• _Task to carry out_
When you copy from the entries that follow, take only the lines from the one with "Тайна (2025)" down to the one with "责声明：本站所载文章、数据来自网络，仅供参考，如侵犯了您的权益，请联系我们删", keeping both ends and dropping every picture.

(Data for processing begins)

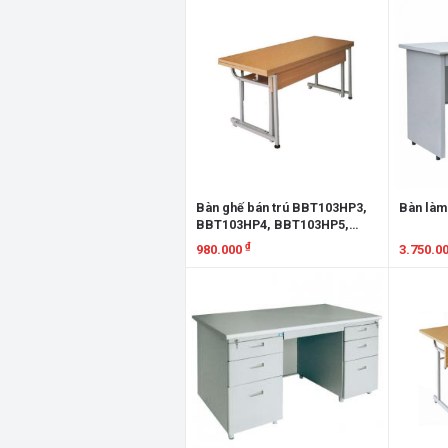
Xem chi tiết
Xem chi
Bàn ghế bán trú BBT103HP3,
Bàn làm
BBT103HP4, BBT103HP5,
BBT103HP6, GBT103HP3,
₫
980.000
3.750.0
GBT103HP4, GBT103HP5,
GBT103HP6
Xem chi tiết
Xem chi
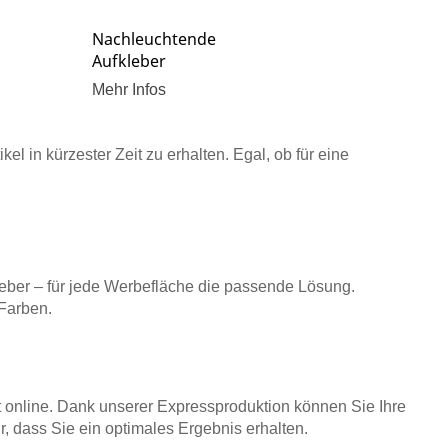
Nachleuchtende
Aufkleber
Mehr Infos
l in kürzester Zeit zu erhalten. Egal, ob für eine
eber
– für jede Werbefläche die passende Lösung.
 Farben.
t online. Dank unserer
Expressproduktion
können Sie Ihre
r, dass Sie ein optimales Ergebnis erhalten.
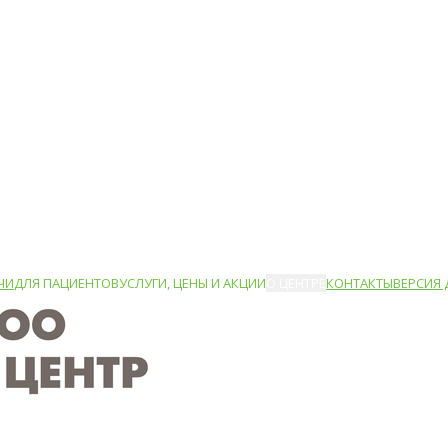
ЧИ
ДЛЯ ПАЦИЕНТОВ
УСЛУГИ, ЦЕНЫ И АКЦИИ
О ЦЕНТРЕ
КОНТАКТЫ
ВЕРСИЯ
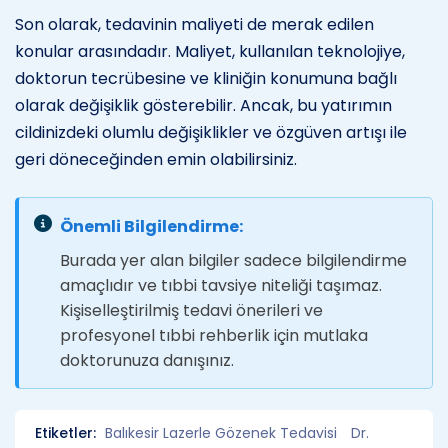
Son olarak, tedavinin maliyeti de merak edilen
konular arasındadır. Maliyet, kullanılan teknolojiye,
doktorun tecrübesine ve kliniğin konumuna bağlı
olarak değişiklik gösterebilir. Ancak, bu yatırımın
cildinizdeki olumlu değişiklikler ve özgüven artışı ile
geri döneceğinden emin olabilirsiniz.
Önemli Bilgilendirme:
Burada yer alan bilgiler sadece bilgilendirme
amaçlıdır ve tıbbi tavsiye niteliği taşımaz.
Kişiselleştirilmiş tedavi önerileri ve
profesyonel tıbbi rehberlik için mutlaka
doktorunuza danışınız.
Etiketler:
Balıkesir Lazerle Gözenek Tedavisi
Dr.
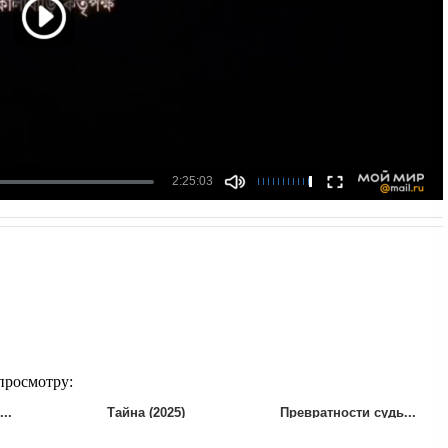
просмотру:
..
Тайна (2025)
Превратности судь...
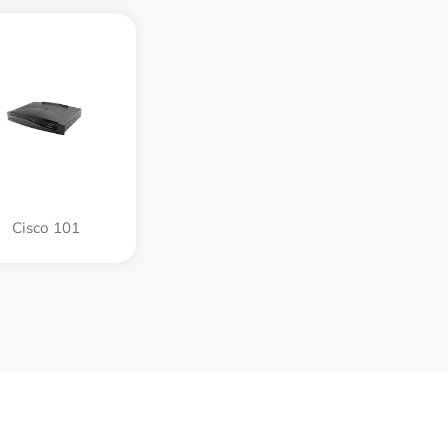
Cisco 101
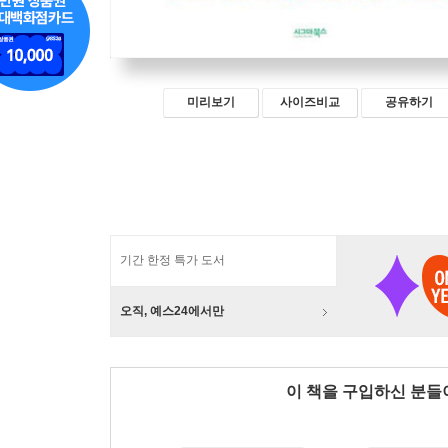
미리보기
사이즈비교
공유하기
기간 한정 특가 도서
오직, 예스24에서만
이 책을 구입하신 분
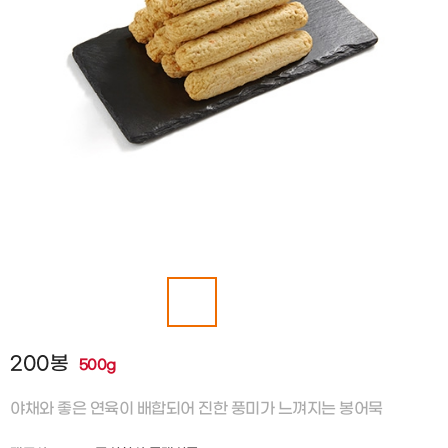
200봉
500g
야채와 좋은 연육이 배합되어 진한 풍미가 느껴지는 봉어묵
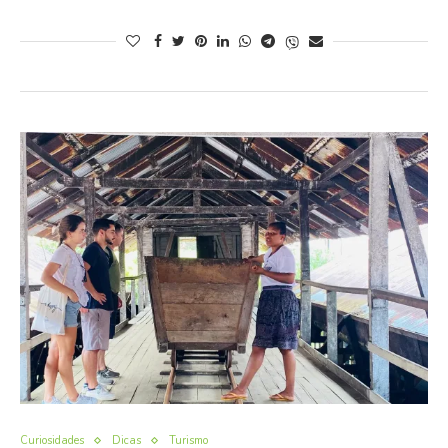
Curiosidades
Dicas
Turismo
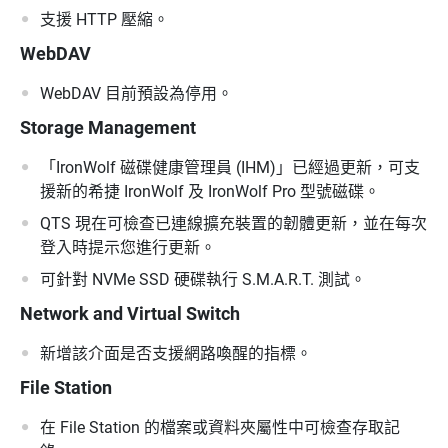
支援 HTTP 壓縮。
WebDAV
WebDAV 目前預設為停用。
Storage Management
「IronWolf 磁碟健康管理員 (IHM)」已經過更新，可支
援新的希捷 IronWolf 及 IronWolf Pro 型號磁碟。
QTS 現在可檢查已連線擴充裝置的韌體更新，並在每次
登入時提示您進行更新。
可針對 NVMe SSD 硬碟執行 S.M.A.R.T. 測試。
Network and Virtual Switch
新增該介面是否支援網路喚醒的指標。
File Station
在 File Station 的檔案或資料夾屬性中可檢查存取記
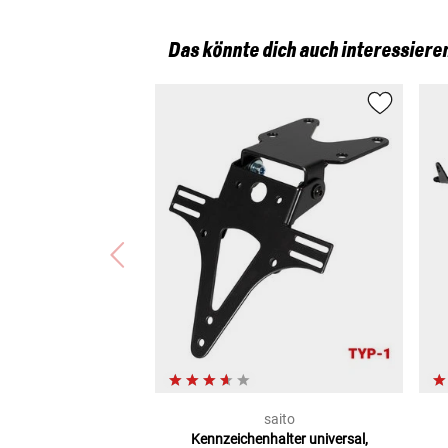
Das könnte dich auch interessiere
saito
Kennzeichenhalter
universal,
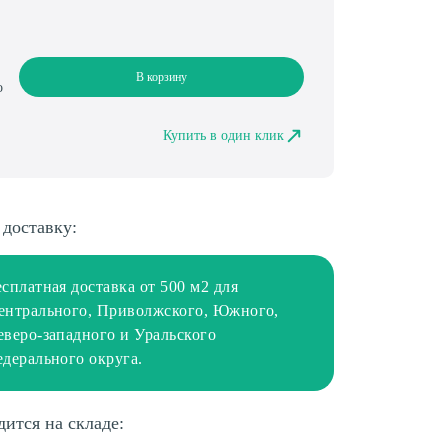
В корзину
о
Купить в один клик
 доставку:
есплатная доставка от 500 м2 для
ентрального, Приволжского, Южного,
еверо-западного и Уральского
едерального округа.
дится на складе:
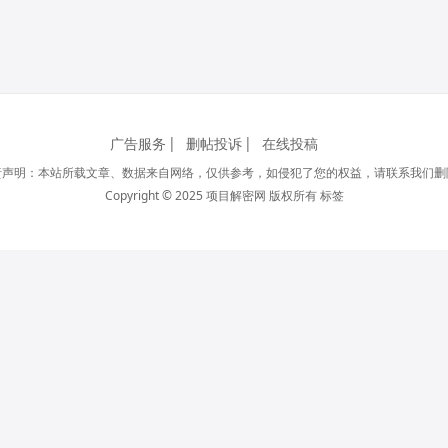
广告服务
删帖投诉
在线投稿
责声明：本站所载文章、数据来自网络，仅供参考，如侵犯了您的权益，请联系我们删
Copyright © 2025 项目解密网 版权所有
标签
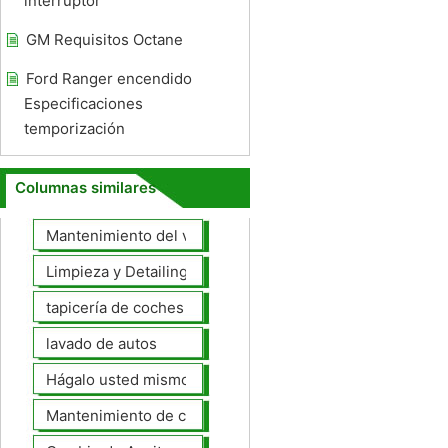
interruptor
GM Requisitos Octane
Ford Ranger encendido
Especificaciones
temporización
Columnas similares
Mantenimiento del vehículo
Limpieza y Detailing
tapicería de coches
lavado de autos
Hágalo usted mismo Mantenimiento de Automotores
Mantenimiento de coches General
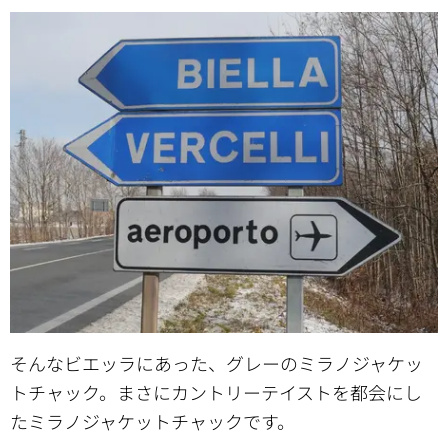
そんなビエッラにあった、グレーのミラノジャケッ
トチャック。まさにカントリーテイストを都会にし
たミラノジャケットチャックです。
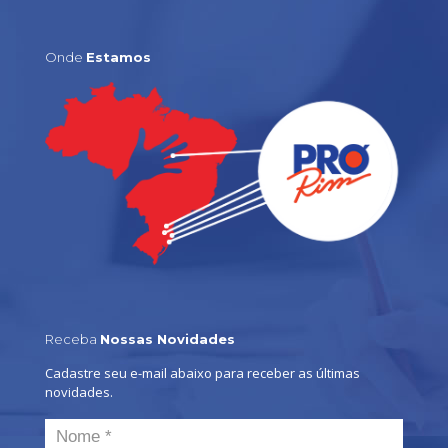
Onde
Estamos
Receba
Nossas Novidades
Cadastre seu e-mail abaixo para receber as últimas
novidades.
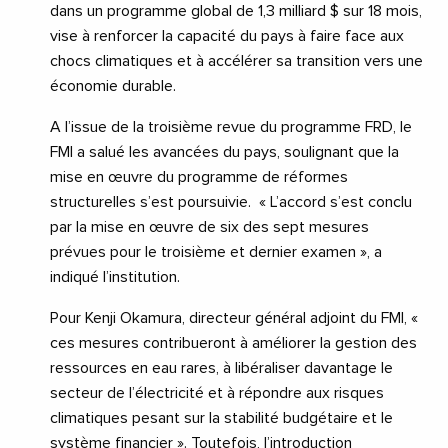
dans un programme global de 1,3 milliard $ sur 18 mois,
vise à renforcer la capacité du pays à faire face aux
chocs climatiques et à accélérer sa transition vers une
économie durable.
A l’issue de la troisième revue du programme FRD, le
FMI a salué les avancées du pays, soulignant que la
mise en œuvre du programme de réformes
structurelles s’est poursuivie. « L’accord s’est conclu
par la mise en œuvre de six des sept mesures
prévues pour le troisième et dernier examen », a
indiqué l’institution.
Pour Kenji Okamura, directeur général adjoint du FMI, «
ces mesures contribueront à améliorer la gestion des
ressources en eau rares, à libéraliser davantage le
secteur de l’électricité et à répondre aux risques
climatiques pesant sur la stabilité budgétaire et le
système financier ». Toutefois, l’introduction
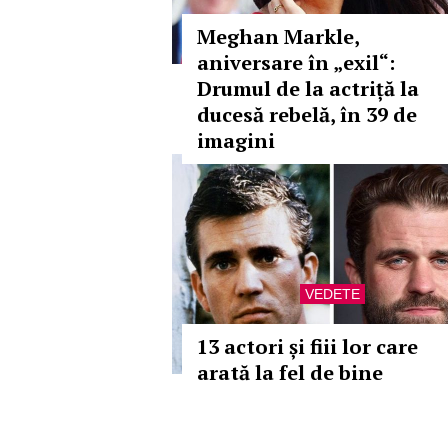
Meghan Markle,
aniversare în „exil“:
Drumul de la actriță la
ducesă rebelă, în 39 de
imagini
VEDETE
13 actori și fiii lor care
arată la fel de bine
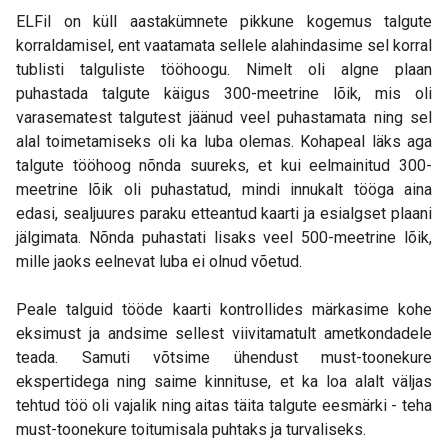
ELFil on küll aastakümnete pikkune kogemus talgute
korraldamisel, ent vaatamata sellele alahindasime sel korral
tublisti talguliste tööhoogu. Nimelt oli algne plaan
puhastada talgute käigus 300-meetrine lõik, mis oli
varasematest talgutest jäänud veel puhastamata ning sel
alal toimetamiseks oli ka luba olemas. Kohapeal läks aga
talgute tööhoog nõnda suureks, et kui eelmainitud 300-
meetrine lõik oli puhastatud, mindi innukalt tööga aina
edasi, sealjuures paraku etteantud kaarti ja esialgset plaani
jälgimata. Nõnda puhastati lisaks veel 500-meetrine lõik,
mille jaoks eelnevat luba ei olnud võetud.
Peale talguid tööde kaarti kontrollides märkasime kohe
eksimust ja andsime sellest viivitamatult ametkondadele
teada. Samuti võtsime ühendust must-toonekure
ekspertidega ning saime kinnituse, et ka loa alalt väljas
tehtud töö oli vajalik ning aitas täita talgute eesmärki - teha
must-toonekure toitumisala puhtaks ja turvaliseks.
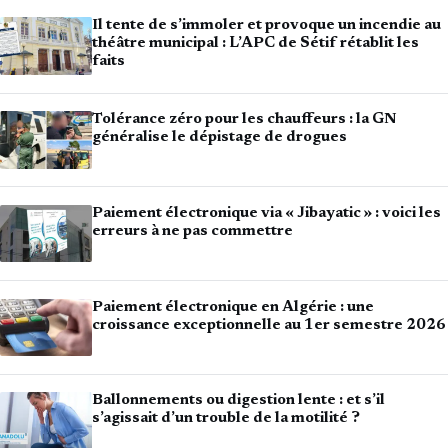
Il tente de s’immoler et provoque un incendie au
théâtre municipal : L’APC de Sétif rétablit les
faits
Tolérance zéro pour les chauffeurs : la GN
généralise le dépistage de drogues
Paiement électronique via « Jibayatic » : voici les
erreurs à ne pas commettre
Paiement électronique en Algérie : une
croissance exceptionnelle au 1er semestre 2026
Ballonnements ou digestion lente : et s’il
s’agissait d’un trouble de la motilité ?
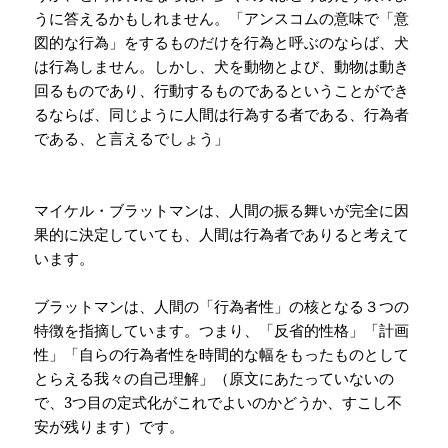
うに答えるかもしれません。「アンスコムの意味で「意
図的な行為」をするものだけを行為と呼ぶのならば、犬
は行為しません。しかし、犬を動物とよび、動物は動き
回るものであり、行動するものであるということができ
るならば、同じように人間は行為する者である、行為者
である、と言えるでしょう」
マイケル・ブラットマンは、人間の振る舞いが完全に因
果的に決定していても、人間は行為者でありると考えて
います。
ブラットマンは、人間の「行為者性」の核となる３つの
特徴を指摘しています。つまり、「反省的性格」「計画
性」「自らの行為者性を時間的な幅をもったものとして
とらえる我々の自己理解」（原文にあたっていないの
で、
3
つ目の定式化がこれでよいのかどうか、すこし不
安が残ります）です。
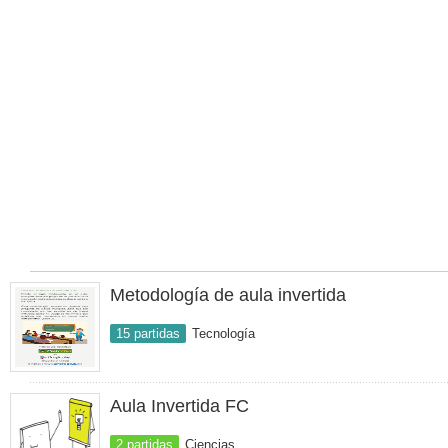
Metodología de aula invertida
15 partidas
Tecnología
Aula Invertida FC
2 partidas
Ciencias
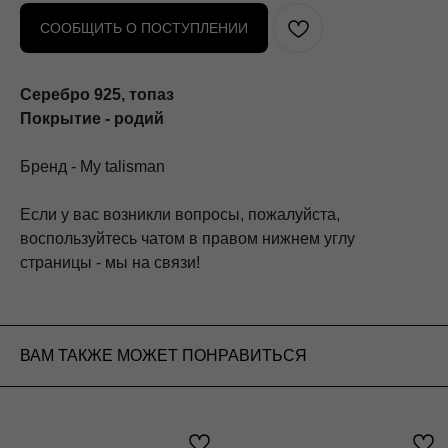
СООБЩИТЬ О ПОСТУПЛЕНИИ
Серебро 925, топаз
Покрытие - родий
Бренд - My talisman
Если у вас возникли вопросы, пожалуйста,
воспользуйтесь чатом в правом нижнем углу
страницы - мы на связи!
ВАМ ТАКЖЕ МОЖЕТ ПОНРАВИТЬСЯ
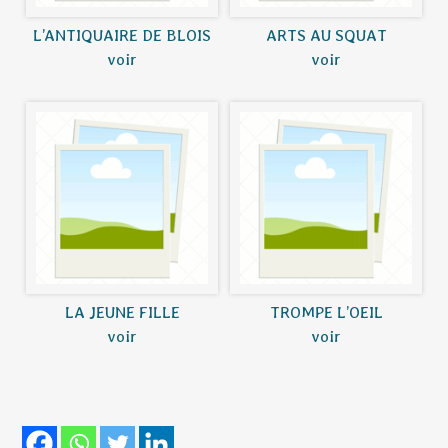
L’ANTIQUAIRE DE BLOIS
ARTS AU SQUAT
voir
voir
LA JEUNE FILLE
TROMPE L’OEIL
voir
voir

(Data for processing ends)

• _Exercise output_
Тайна (2025)
Превратности судь...
Cisco 101
미리보기
사이즈비교
공유하기
기간 한정 특가 도서
오직, 예스24에서만
이 책을 구입하신 분
200봉
500g
야채와 좋은 연육이 배합되어 진한 풍미가 느껴지는 봉어묵
Curiosidades
Dicas
Turismo
支援 HTTP 壓縮。
WebDAV
WebDAV 目前預設為停用。
Storage Management
「IronWolf 磁碟健康管理員 (IHM)」已經過更新，可支
援新的希捷 IronWolf 及 IronWolf Pro 型號磁碟。
QTS 現在可檢查已連線擴充裝置的韌體更新，並在每次
登入時提示您進行更新。
可針對 NVMe SSD 硬碟執行 S.M.A.R.T. 測試。
Network and Virtual Switch
新增該介面是否支援網路喚醒的指標。
File Station
在 File Station 的檔案或資料夾屬性中可檢查存取記
Das könnte dich auch interessiere
saito
Kennzeichenhalter
universal,
В корзину
о
Купить в один клик
 доставку:
есплатная доставка от 500 м2 для
ентрального, Приволжского, Южного,
еверо-западного и Уральского
едерального округа.
дится на складе:
广告服务
删帖投诉
在线投稿
责声明：本站所载文章、数据来自网络，仅供参考，如侵犯了您的权益，请联系我们删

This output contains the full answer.